In summary, isotype controls are an essential experimental tool for immunology studies. They help control for non-specific background signal and antibody effects like HAMA interference. Careful selection of the appropriate isotype control for each target antibody and sample type allows you to confidently interpret the specific binding in your experiments. Isotype controls provide an additional level of scientific rigor that produces reliable immunology data.
Uses of isotype controls in vivo
When performing in vivo experiments, isotype controls are extremely useful for analyzing cells and tissues by flow cytometry or microscopy. Tissues contain many proteins that antibodies can bind to non-specifically. Using an isotype control antibody helps determine the level of background signal in your experiment. Samples labeled with the isotype control can then be compared to those labeled with the specific antibody. Any signal greater than the isotype control is likely due to specific binding of the target antibody.

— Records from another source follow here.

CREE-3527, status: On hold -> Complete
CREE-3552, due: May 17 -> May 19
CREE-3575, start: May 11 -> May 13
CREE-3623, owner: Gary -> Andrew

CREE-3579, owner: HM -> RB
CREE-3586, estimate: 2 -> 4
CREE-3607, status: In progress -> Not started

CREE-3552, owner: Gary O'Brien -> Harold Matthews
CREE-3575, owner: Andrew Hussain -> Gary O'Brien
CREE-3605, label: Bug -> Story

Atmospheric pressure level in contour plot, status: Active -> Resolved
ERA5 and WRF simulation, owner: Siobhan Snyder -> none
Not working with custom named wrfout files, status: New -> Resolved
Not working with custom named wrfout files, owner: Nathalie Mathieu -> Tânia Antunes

Isotype controls for human studies
For experiments involving human samples, choosing the right isotype control is critical. Since the test antibody and isotype control are both mouse antibodies, they could cause false positive signals by binding to human anti-mouse antibodies (HAMA) present in patient samples. Using a mouse antibody with the same isotype but different specificity helps control for these effects. An IgG1 control is standard for human IgG1 antibodies, but for other subtypes like IgG2 or IgM, an antigen-specificity matched control provides even better specificity. With the right isotype-matched controls, you can effectively identify specific target antibody binding in human samples.
Causes of background staining
Although tissue-dependent, background staining can be attributed to:
- Binding to Fc receptors on target cells
- Cellular autofluorescence
- Non-specific antibody interactions
Mouse antibodies like IgG2a may bind Fc receptors on some human leukocytes, requiring an IgG2a isotype control.